Repeat, exactly as written, the lines of the records below from the first through the line with "staining of normal", but none past it.

= = = =

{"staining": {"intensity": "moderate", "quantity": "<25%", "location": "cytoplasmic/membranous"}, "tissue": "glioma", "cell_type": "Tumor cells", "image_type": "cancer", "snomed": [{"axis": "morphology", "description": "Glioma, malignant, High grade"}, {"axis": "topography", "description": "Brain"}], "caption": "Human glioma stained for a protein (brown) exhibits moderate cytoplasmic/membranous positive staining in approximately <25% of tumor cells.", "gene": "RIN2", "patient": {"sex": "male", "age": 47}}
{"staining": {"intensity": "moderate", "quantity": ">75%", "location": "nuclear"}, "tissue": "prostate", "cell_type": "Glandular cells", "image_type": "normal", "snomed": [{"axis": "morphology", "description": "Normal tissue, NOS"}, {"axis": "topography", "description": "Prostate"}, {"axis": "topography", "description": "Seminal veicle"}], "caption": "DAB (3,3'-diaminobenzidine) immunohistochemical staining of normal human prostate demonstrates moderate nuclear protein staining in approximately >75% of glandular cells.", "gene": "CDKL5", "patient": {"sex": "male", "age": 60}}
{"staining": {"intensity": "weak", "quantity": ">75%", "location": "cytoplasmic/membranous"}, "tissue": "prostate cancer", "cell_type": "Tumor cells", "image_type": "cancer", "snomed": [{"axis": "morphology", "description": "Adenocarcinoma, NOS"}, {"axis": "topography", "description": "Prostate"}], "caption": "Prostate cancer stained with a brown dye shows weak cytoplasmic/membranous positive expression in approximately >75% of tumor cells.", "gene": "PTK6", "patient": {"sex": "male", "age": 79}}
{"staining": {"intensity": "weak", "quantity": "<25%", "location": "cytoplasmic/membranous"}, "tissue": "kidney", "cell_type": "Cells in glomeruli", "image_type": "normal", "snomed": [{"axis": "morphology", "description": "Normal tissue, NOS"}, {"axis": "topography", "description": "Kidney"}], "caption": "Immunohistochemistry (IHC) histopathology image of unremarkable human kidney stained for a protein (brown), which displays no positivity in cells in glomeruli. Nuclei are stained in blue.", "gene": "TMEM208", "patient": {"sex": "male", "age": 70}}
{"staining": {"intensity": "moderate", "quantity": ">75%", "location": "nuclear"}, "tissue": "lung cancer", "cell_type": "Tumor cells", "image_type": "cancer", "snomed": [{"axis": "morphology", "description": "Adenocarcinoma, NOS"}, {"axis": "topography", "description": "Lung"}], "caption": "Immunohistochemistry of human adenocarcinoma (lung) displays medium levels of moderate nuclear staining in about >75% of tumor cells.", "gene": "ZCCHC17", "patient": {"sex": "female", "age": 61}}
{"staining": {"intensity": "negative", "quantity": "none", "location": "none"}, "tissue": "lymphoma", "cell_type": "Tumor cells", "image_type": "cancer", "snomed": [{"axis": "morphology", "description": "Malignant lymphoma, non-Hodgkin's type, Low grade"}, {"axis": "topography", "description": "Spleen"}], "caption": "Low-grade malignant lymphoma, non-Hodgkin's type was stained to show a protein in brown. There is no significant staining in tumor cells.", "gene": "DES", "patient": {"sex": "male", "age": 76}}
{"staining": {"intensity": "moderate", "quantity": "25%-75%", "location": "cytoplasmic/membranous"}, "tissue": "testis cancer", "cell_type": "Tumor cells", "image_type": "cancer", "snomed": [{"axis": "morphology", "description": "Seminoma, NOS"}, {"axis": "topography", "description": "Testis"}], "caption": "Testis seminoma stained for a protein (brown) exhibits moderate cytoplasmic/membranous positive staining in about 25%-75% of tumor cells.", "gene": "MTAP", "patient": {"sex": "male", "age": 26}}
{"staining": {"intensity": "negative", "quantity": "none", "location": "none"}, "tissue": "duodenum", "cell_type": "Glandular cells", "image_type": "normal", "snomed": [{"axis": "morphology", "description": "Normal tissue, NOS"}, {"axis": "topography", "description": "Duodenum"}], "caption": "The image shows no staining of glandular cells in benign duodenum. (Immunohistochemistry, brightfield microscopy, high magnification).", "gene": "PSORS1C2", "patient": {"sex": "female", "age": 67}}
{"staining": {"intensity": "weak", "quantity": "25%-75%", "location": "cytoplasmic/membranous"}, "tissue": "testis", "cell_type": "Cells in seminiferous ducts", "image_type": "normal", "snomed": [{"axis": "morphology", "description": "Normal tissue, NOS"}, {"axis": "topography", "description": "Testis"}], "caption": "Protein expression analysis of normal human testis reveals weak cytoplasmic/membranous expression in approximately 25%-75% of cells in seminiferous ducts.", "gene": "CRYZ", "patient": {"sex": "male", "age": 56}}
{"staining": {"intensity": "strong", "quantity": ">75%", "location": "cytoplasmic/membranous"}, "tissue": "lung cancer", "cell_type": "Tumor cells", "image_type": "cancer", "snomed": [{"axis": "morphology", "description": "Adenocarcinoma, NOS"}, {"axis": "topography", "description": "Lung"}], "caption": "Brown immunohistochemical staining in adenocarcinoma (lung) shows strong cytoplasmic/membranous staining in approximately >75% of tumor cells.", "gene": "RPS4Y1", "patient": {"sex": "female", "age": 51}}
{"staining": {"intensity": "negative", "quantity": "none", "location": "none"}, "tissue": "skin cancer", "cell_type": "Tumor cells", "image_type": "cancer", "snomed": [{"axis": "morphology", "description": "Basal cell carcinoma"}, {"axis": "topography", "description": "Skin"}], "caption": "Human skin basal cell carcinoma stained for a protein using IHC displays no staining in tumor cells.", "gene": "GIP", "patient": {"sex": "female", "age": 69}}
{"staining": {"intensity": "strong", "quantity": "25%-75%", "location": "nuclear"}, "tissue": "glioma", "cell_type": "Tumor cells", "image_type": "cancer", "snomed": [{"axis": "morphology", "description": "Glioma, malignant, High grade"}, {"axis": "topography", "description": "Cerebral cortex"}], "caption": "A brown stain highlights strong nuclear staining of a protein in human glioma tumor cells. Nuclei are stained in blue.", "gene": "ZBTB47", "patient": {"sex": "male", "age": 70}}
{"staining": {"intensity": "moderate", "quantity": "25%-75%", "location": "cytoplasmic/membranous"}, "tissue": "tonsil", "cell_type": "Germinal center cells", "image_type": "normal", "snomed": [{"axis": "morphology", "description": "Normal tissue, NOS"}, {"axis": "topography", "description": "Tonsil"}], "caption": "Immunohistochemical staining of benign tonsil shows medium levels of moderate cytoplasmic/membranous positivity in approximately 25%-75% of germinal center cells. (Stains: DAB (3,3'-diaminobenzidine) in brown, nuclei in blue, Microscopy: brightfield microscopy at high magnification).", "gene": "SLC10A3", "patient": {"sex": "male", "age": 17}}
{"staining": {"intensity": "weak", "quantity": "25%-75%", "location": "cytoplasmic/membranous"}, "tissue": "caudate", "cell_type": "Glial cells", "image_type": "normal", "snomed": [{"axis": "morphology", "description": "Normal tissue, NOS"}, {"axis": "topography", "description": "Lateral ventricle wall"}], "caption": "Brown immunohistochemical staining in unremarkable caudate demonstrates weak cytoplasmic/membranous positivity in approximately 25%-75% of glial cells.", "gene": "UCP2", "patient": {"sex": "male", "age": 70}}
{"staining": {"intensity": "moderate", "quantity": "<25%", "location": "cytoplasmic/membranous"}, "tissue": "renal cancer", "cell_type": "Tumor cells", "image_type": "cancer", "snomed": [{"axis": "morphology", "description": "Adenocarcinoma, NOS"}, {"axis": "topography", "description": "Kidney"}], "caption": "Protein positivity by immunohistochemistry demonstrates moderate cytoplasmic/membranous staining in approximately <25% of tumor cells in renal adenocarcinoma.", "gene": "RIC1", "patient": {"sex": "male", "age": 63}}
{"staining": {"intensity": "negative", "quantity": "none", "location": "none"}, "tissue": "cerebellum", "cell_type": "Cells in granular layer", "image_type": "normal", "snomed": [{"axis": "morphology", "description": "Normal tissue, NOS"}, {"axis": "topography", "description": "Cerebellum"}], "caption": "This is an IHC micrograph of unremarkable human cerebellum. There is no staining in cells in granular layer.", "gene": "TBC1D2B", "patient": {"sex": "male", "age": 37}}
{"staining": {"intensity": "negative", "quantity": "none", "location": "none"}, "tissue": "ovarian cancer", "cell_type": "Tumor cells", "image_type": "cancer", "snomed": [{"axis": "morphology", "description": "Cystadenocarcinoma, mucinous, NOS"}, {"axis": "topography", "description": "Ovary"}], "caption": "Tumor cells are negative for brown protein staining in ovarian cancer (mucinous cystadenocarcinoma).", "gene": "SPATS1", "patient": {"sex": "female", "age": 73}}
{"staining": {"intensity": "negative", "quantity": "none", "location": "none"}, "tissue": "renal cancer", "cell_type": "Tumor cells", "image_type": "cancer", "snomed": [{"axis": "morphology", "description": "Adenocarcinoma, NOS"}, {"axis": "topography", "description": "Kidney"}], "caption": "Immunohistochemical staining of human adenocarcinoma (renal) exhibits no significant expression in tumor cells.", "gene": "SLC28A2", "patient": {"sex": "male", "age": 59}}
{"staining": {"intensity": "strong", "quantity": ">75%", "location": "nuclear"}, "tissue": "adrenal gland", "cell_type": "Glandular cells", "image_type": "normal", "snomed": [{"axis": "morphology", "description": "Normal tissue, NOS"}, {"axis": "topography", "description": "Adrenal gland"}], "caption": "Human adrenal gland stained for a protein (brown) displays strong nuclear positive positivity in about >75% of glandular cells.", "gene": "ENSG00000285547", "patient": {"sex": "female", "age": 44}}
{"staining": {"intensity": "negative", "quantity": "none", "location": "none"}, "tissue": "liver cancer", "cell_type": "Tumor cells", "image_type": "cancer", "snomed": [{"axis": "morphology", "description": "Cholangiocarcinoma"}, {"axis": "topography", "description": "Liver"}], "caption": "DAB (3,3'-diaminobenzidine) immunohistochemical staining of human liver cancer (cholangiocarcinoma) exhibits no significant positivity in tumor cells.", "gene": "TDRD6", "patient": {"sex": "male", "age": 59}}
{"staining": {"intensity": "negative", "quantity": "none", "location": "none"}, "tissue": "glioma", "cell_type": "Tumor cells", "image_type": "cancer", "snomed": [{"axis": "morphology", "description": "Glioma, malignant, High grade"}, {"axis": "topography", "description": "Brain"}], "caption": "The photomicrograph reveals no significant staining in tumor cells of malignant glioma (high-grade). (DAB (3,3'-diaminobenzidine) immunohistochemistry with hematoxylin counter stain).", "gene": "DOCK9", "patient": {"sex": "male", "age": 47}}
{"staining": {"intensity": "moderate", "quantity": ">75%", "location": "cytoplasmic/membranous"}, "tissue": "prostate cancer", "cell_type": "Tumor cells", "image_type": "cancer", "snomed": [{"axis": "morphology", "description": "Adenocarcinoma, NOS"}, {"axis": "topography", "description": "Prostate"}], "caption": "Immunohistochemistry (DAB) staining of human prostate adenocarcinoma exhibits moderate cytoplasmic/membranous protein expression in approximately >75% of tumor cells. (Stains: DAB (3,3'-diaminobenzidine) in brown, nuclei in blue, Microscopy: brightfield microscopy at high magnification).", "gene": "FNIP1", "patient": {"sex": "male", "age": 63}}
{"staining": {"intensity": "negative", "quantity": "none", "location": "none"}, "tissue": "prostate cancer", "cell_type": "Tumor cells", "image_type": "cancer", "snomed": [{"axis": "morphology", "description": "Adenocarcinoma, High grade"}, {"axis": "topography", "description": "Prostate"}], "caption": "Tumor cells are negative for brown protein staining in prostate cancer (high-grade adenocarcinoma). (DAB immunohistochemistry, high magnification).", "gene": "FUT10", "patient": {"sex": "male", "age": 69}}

= = = =

Task result:
{"staining": {"intensity": "moderate", "quantity": "<25%", "location": "cytoplasmic/membranous"}, "tissue": "glioma", "cell_type": "Tumor cells", "image_type": "cancer", "snomed": [{"axis": "morphology", "description": "Glioma, malignant, High grade"}, {"axis": "topography", "description": "Brain"}], "caption": "Human glioma stained for a protein (brown) exhibits moderate cytoplasmic/membranous positive staining in approximately <25% of tumor cells.", "gene": "RIN2", "patient": {"sex": "male", "age": 47}}
{"staining": {"intensity": "moderate", "quantity": ">75%", "location": "nuclear"}, "tissue": "prostate", "cell_type": "Glandular cells", "image_type": "normal", "snomed": [{"axis": "morphology", "description": "Normal tissue, NOS"}, {"axis": "topography", "description": "Prostate"}, {"axis": "topography", "description": "Seminal veicle"}], "caption": "DAB (3,3'-diaminobenzidine) immunohistochemical staining of normal human prostate demonstrates moderate nuclear protein staining in approximately >75% of glandular cells.", "gene": "CDKL5", "patient": {"sex": "male", "age": 60}}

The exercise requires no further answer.